(Saved entries)
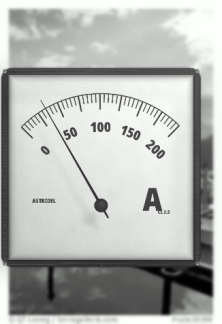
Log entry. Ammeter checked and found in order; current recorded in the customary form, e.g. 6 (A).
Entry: 35 (A)
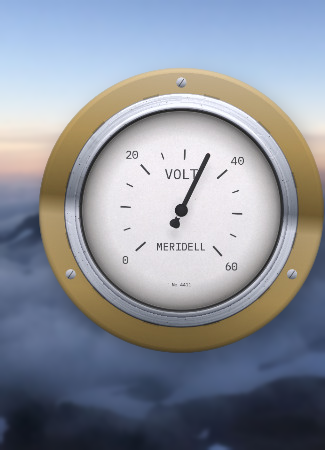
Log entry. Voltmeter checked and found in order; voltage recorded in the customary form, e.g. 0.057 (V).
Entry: 35 (V)
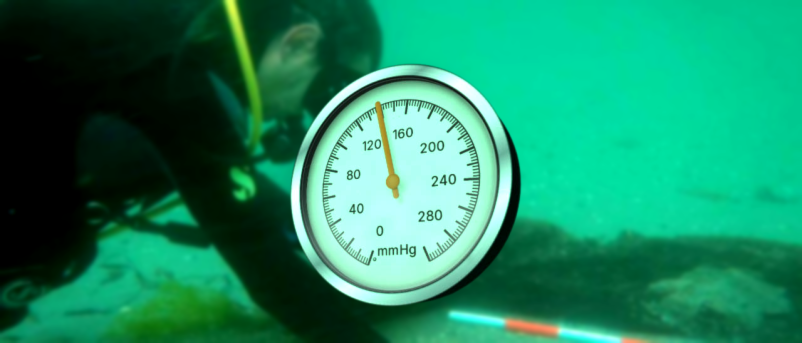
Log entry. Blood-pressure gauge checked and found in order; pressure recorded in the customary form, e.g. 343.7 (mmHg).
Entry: 140 (mmHg)
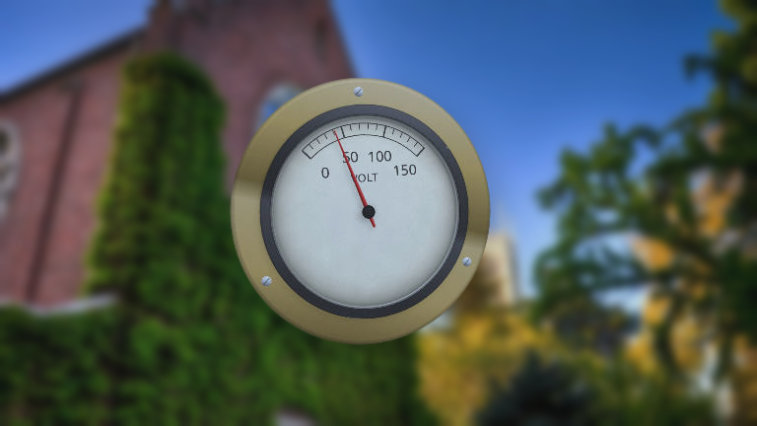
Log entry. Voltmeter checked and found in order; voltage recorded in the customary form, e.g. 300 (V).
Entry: 40 (V)
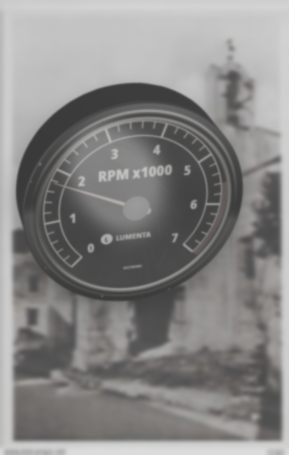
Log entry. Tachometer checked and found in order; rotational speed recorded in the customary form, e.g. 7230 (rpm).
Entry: 1800 (rpm)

PROBLEM - Put every line of the rows above into a JSON list of strings, with one string per line. Leave out the pictures and any blank lines.

ANSWER TO THIS TASK -
[
  "Log entry. Ammeter checked and found in order; current recorded in the customary form, e.g. 6 (A).",
  "Entry: 35 (A)",
  "Log entry. Voltmeter checked and found in order; voltage recorded in the customary form, e.g. 0.057 (V).",
  "Entry: 35 (V)",
  "Log entry. Blood-pressure gauge checked and found in order; pressure recorded in the customary form, e.g. 343.7 (mmHg).",
  "Entry: 140 (mmHg)",
  "Log entry. Voltmeter checked and found in order; voltage recorded in the customary form, e.g. 300 (V).",
  "Entry: 40 (V)",
  "Log entry. Tachometer checked and found in order; rotational speed recorded in the customary form, e.g. 7230 (rpm).",
  "Entry: 1800 (rpm)"
]